* **Wymagania zadań**:
- A) Gdzie na stałe mieszkało małżeństwo sprzedające mieszkanie w pierwszym studium przypadku z cytowanego fragmentu?
- B) Przytocz z cytowanego fragmentu wszystko od słów „W dzisiejszym wpisie, bazując” aż do słów „złotych na koncie.”.

* **Cytowany fragment**:
+ + +

#18 Jak kupować nieruchomości taniej, niż konkurencja – wygrywanie «castingów».

Na konkurencyjnym rynku nieruchomości w Warszawie często panuje przekonanie, że wygrywa ten, kto zaoferuje najwyższą cenę. Licytacje, mnogość chętnych na jedną nieruchomość i presja czasu zdają się to potwierdzać. 

Jednak w Eteria.pl, na podstawie dziesiątek sfinalizowanych transakcji, wiemy, że to tylko część prawdy. Prawdziwa przewaga negocjacyjna leży gdzie indziej – w zrozumieniu ludzkiego aspektu sprzedaży. Jak powiedział Jeff Bezos: „Nie martwi mnie ktoś, kto oferuje ceny o 5% niższe. Niepokoi mnie ktoś, kto może zaoferować lepsze doznania dla klienta.”

W dzisiejszym wpisie, bazując na historiach z naszego podcastu, pokażemy Wam, jak wygrywać negocjacje, stawiając na empatię, zaufanie i profesjonalne wsparcie, które dla sprzedającego okazują się cenniejsze niż dodatkowe tysiące złotych na koncie.

Klucz do sukcesu: Zrozum potrzeby sprzedającego

Zanim przejdziemy do rozmów o cenie, zawsze zadajemy sobie fundamentalne pytanie: co tak naprawdę jest problemem lub największą potrzebą sprzedającego? Wbrew pozorom, w 70% przypadków odpowiedź nie brzmi: „maksymalizacja zysku”.

Sprzedaż nieruchomości to dla wielu osób ogromny stres, niepewność i proces, przez który przechodzą raz lub dwa razy w życiu. Często chcą nie tylko pozbyć się problemu (zadłużenie, podział majątku po rozwodzie, pilna przeprowadzka), ale przede wszystkim pragną, aby ktoś zajął się tym problemem za nich. Chcą poczuć się bezpiecznie i zaufać osobie po drugiej stronie.

Case Study #1: Bezpieczeństwo cenniejsze niż 20 000 zł

Nasza ekspertka, Natalia, brała udział w licytacji mieszkania przy ul. Jana Pawła w Warszawie. Na stole leżały trzy oferty: 390 tys. zł, 380 tys. zł (z kredytem) i propozycja Natalii 370 tys. zł. Sprzedającymi było starsze małżeństwo mieszkające na stałe w Irlandii, które chciało ostatecznie zamknąć swoje sprawy w Polsce.

„Wydawało mi się, że tak naprawdę nie mam szans… natomiast ja o tyle złapałam mocną sympatię z tym państwem. Byli bezradni, ale byli bardzo życzliwi. Wiedziałam, że oni totalnie nie rozumieją formalności, jakich czekają.” – wspomina Natalia.

+ + +

* **Wybrane dane**:
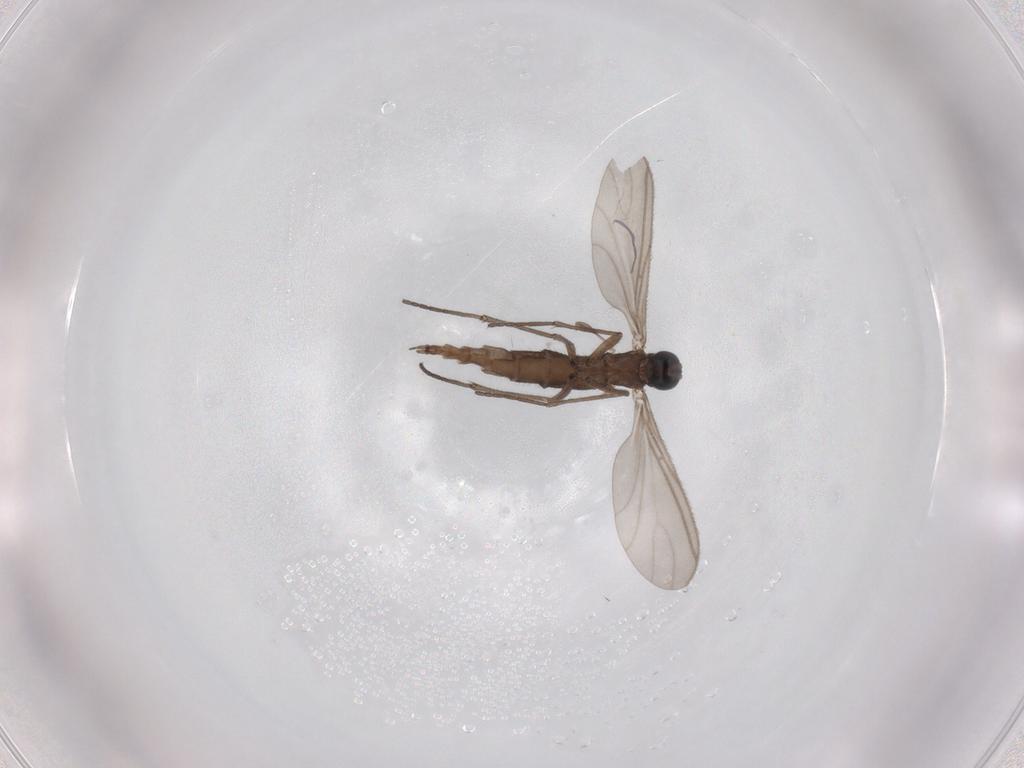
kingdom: Animalia
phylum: Arthropoda
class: Insecta
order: Diptera
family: Sciaridae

+ + +

* **Oczekiwane odpowiedzi**:
- A) W Irlandii.

- B)
W dzisiejszym wpisie, bazując na historiach z naszego podcastu, pokażemy Wam, jak wygrywać negocjacje, stawiając na empatię, zaufanie i profesjonalne wsparcie, które dla sprzedającego okazują się cenniejsze niż dodatkowe tysiące złotych na koncie.